La situación sanitaria general es catastrófica, porque la administración penitenciaria incumple sistemáticamente su obligación legal de asegurar a las personas presas unos cuidados médico-sanitarios iguales a los de cualquier ciudadano, y se abandona a las personas enfermas sin proporcionarles, como en el caso de quienes padecen hepatitis C, la medicación y los tratamientos que podrían curarles, ya que la autoridad penitenciaria se niega a sufragarlos, aun desobedeciendo decisiones judiciales. La deuda acumulada de Instituciones Penitenciarias con la sanidad autonómica, a la que se ha encomendado la atención hospitalaria de las personas presas sin ninguna dotación presupuestaria, es de cientos de millones de euros. Y, sin embargo, no se aplica la legislación que dispone que deben ser liberadas las personas presas con enfermedades graves, incurables y terminales, más que cuando ya es inevitable su muerte a corto plazo.

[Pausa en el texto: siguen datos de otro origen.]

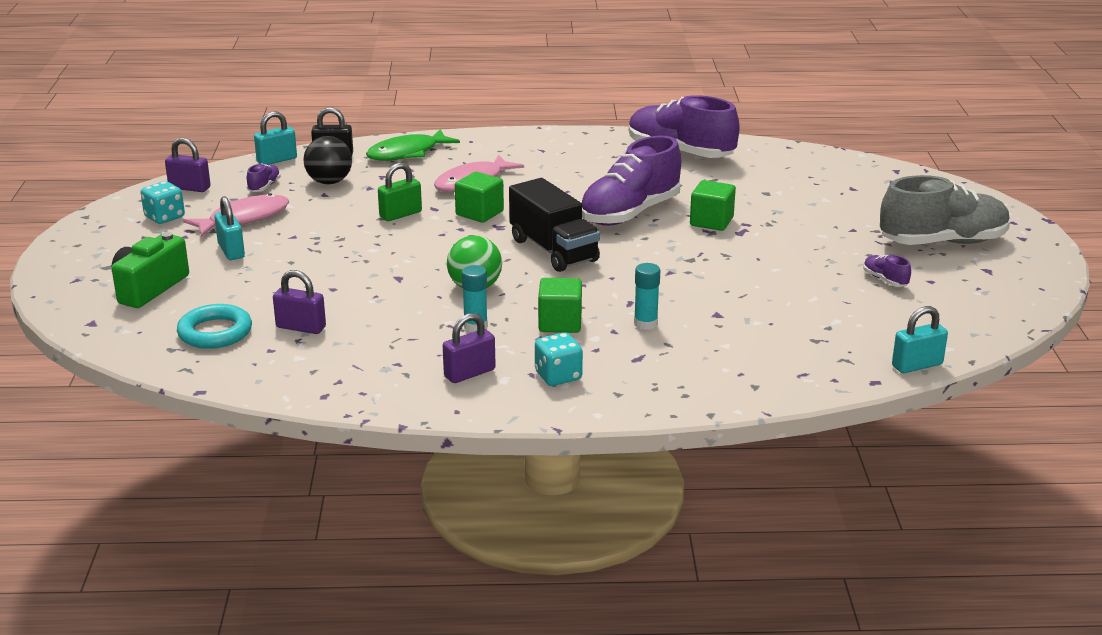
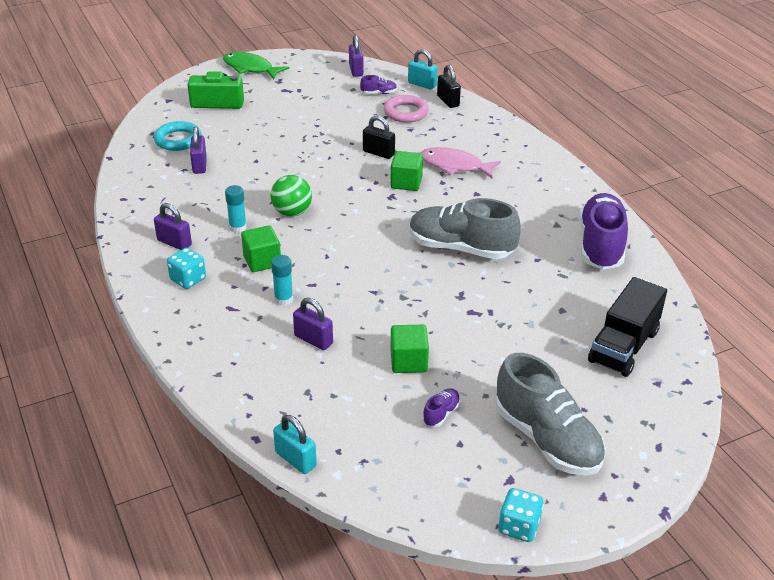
camera: 65 degrees right, 10 degrees up
(164, 217) = (310, 76): turquoise dice -> turquoise dice (519, 526)
(231, 251) = (282, 111): turquoise padlock -> none
(244, 219) = (328, 101): pink fish -> none
(329, 182) = (405, 112): black ball -> pink ring
(400, 214) = (378, 153): green padlock -> black padlock
(407, 153) = (478, 126): green fish -> green fish (250, 68)
(553, 250) = (371, 229): black truck -> black truck (623, 346)
(629, 213) = (461, 248): purple shoe -> grey shoe
(711, 221) = (479, 292): green cube -> green cube (408, 361)
(730, 320) = (313, 340): none -> purple padlock

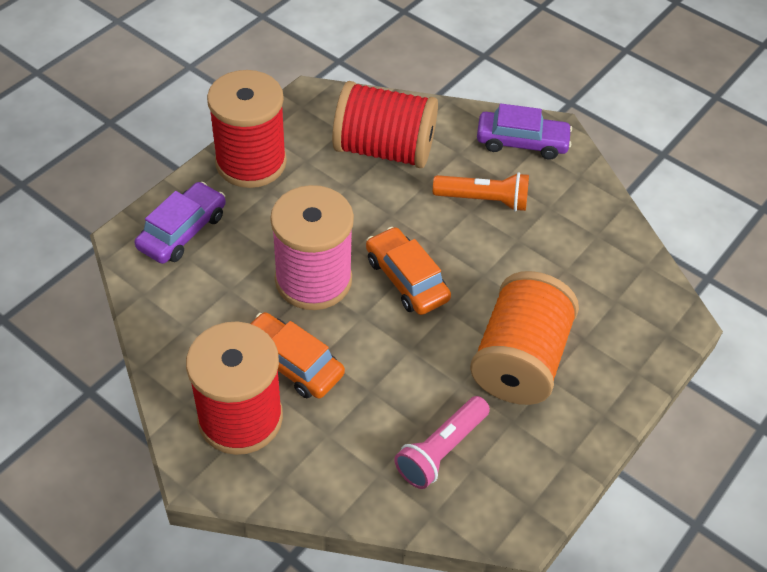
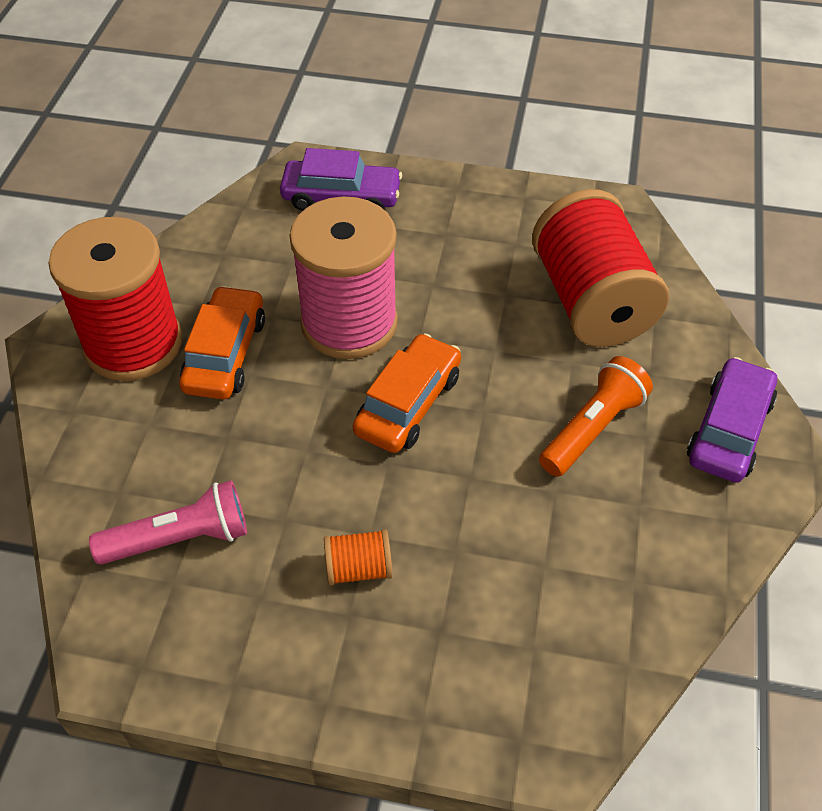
camera: 65 degrees right, 0 degrees up
(251, 162) = (474, 203): red spool -> none
(441, 450) = (179, 539): pink flashlight -> pink flashlight turned 150 degrees clockwise
(483, 200) = (592, 429): orange flashlight -> orange flashlight turned 120 degrees counterclockwise
(519, 360) = (358, 568): orange spool -> orange spool, size x0.42
(522, 142) = (729, 430): purple car -> purple car turned 135 degrees counterclockwise

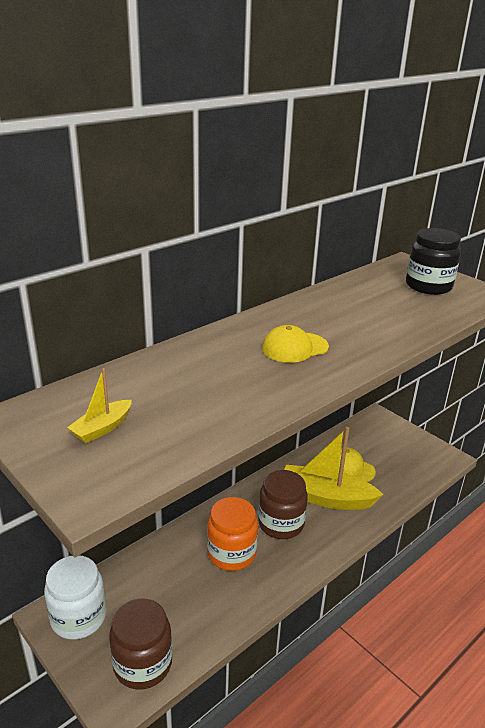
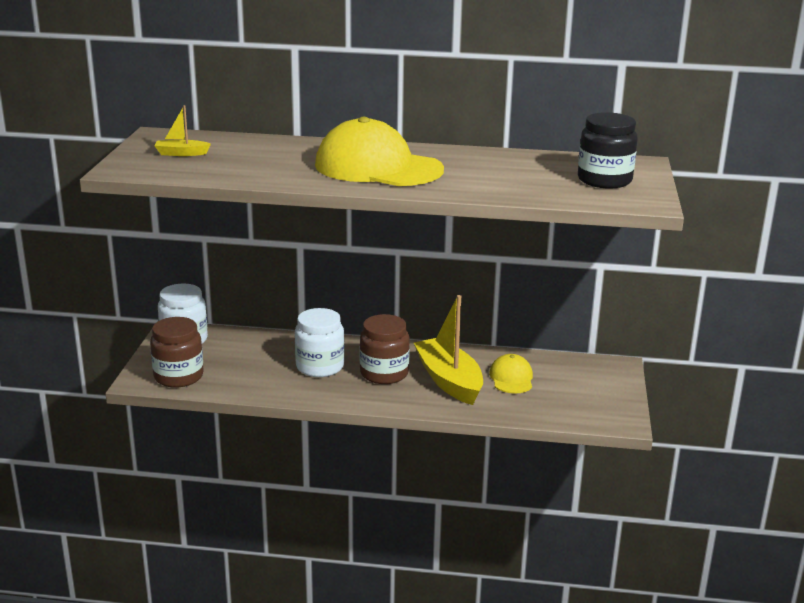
camera: 50 degrees right, 5 degrees down
(231, 553) = (320, 367): orange jar -> white jar
(294, 348) = (378, 167): yellow cap -> yellow cap, size x2.04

El tráfico de drogas ilegales está consentido y, además, se proporciona a las personas encarceladas todo tipo de drogas legales adictivas, sin apenas control médico, para que no molesten. Quienes sufren alguna enfermedad psiquiátrica constituyen un porcentaje muy elevado de la población reclusa, sin que se les reconozca su condición ni se les cuide. Los médicos son a menudo cómplices de los frecuentes malos tratos, al hacer la vista gorda ante las lesiones resultantes. La mortalidad es en las cárceles mucho más alta que en la calle y menudean las muertes atribuidas muchas veces a causas como «suicidio», «sobredosis» o » muerte súbita» y ocurridas en circunstancias extrañas y dudosas, que nunca se aclaran, pues no se cumplen los trámites prescritos legalmente para ello ni se da a los familiares la oportunidad de exigirlos.
Tanto las personas presas como sus familias están indefensas ante todas esas negligencias y vulneraciones de la ley, y frente a multitud de decisiones de las administraciones carcelaria y judicial que les perjudican gravemente. Los Servicios de Orientación y Asistencia Jurídica Penitenciaria y la justicia gratuita son insuficientes. Los Juzgados de Vigilancia, encargados de la “tutela judicial efectiva” de los derechos de los presos, inoperantes. El poder punitivo del Estado se ejerce sin respetar ninguno de esos derechos que, en teoría, lo justifican.
La llamada “opinión pública” no solamente calla ante esta situación, sino que difunde mayoritariamente los discursos demagógicos del populismo punitivo o la visión interesadamente distorsionada de los sindicatos de carceleros, que quieren defender sus condiciones de trabajo acusando a las personas presas de agredirles frecuentemente a ellos, inventando, exagerando y tergiversando los episodios reales de violencia que, como sabe cualquiera que conozca las cárceles de cerca, recae rutinariamente sobre las personas presas afectadas por esa acumulación de agresiones institucionales, y no sobre los “profesionales” carceleros.